EU merger control laws should be updated to better account for privacy issues, says watchdog

Out-Law News | 26 Sep 2016 | 3:00 pm | 1 min. read

Rights to privacy and data protection should be given greater consideration by competition regulators when assessing whether or not to approve proposed mergers between companies, an EU watchdog has said.

In a newly issued opinion (22-page / 1.10MB PDF), the European data protection supervisor (EDPS) Giovanni Buttarelli said EU merger control rules should "better reflect" consumer interests when it comes to planned mergers between data-rich companies.

Buttarelli said: "EU merger control has until now focused on companies which meet certain turnover thresholds, unless cases are referred by the national authorities. There are now indications of greater scrutiny of proposed acquisitions of less established digital companies, which may have accumulated significant quantities of personal data that have yet to be monetised. We support this and would offer the expertise of independent data authorities in advising on how to assess the significance for consumer welfare in such proposed acquisitions."

"Furthermore, the Merger Regulation should be interpreted, and at the next opportunity amended, to protect the rights under the EU Charter to privacy, data protection and freedom of expression online, just as it currently provides for protection of media plurality.
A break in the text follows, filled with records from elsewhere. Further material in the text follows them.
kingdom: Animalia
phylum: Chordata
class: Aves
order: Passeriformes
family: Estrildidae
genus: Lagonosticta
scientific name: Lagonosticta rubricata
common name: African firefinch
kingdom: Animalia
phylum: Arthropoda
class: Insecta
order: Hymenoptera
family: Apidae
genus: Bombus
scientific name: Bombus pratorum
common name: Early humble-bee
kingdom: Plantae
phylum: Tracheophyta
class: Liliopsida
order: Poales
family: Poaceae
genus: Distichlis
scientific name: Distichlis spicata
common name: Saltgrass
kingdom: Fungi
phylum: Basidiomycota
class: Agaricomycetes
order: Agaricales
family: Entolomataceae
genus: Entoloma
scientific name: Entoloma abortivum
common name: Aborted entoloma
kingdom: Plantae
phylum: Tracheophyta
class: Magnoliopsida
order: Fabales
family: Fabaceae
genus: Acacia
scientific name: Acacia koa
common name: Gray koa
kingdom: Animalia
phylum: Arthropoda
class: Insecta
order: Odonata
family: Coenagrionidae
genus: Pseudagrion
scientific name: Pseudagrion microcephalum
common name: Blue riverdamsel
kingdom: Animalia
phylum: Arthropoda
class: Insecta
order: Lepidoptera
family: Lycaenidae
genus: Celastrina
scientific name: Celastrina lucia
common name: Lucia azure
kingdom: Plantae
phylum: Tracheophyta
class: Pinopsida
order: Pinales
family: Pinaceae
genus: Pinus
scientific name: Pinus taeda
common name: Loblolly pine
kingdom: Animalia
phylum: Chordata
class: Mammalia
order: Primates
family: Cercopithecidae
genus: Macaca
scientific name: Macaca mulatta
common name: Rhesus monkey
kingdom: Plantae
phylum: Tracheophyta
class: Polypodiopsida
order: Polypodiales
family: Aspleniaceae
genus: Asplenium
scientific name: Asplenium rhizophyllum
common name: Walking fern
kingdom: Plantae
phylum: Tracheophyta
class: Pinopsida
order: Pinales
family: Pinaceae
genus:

Member states should be permitted also to protect these rights as ‘legitimate interests compatible with the general principles and other provisions of the Community Law’," he said.

Buttarelli also recommended that a new 'digital clearing house' be set up to help address the "urgent need for coherent enforcement of digital rights in all domains of law regulating online markets".

The clearing house would consist of a voluntary network of "regulatory authorities at national and EU level who are responsible for regulation of the digital sector". This might include competition authorities, data protection watchdogs and bodies that enforce consumer rights, as well as telecoms regulators involved in overseeing compliance with rules on confidentiality of communications, the EDPS said.

The clearing house could carry out a range of activities, including "discussing (but not allocating) the most appropriate legal regime for pursuing specific cases or complaints related to services online … and identifying potential coordinated actions or awareness initiatives at European level which could stop or deter harmful practices", Buttarelli said.

It might also allow the cooperating regulators to use "data protection and consumer protection standards to determine ‘theories of harm’ relevant to merger control cases and to cases of exploitative abuse … with a view to developing guidance similar to what already exists for abusive exclusionary conduct", he said.

The clearing house could also allow authorities to look at possible "regulatory solutions for certain markets where personal data is a key input as an efficient alternative to legislation on digital markets which might stifle innovation", Buttarelli said.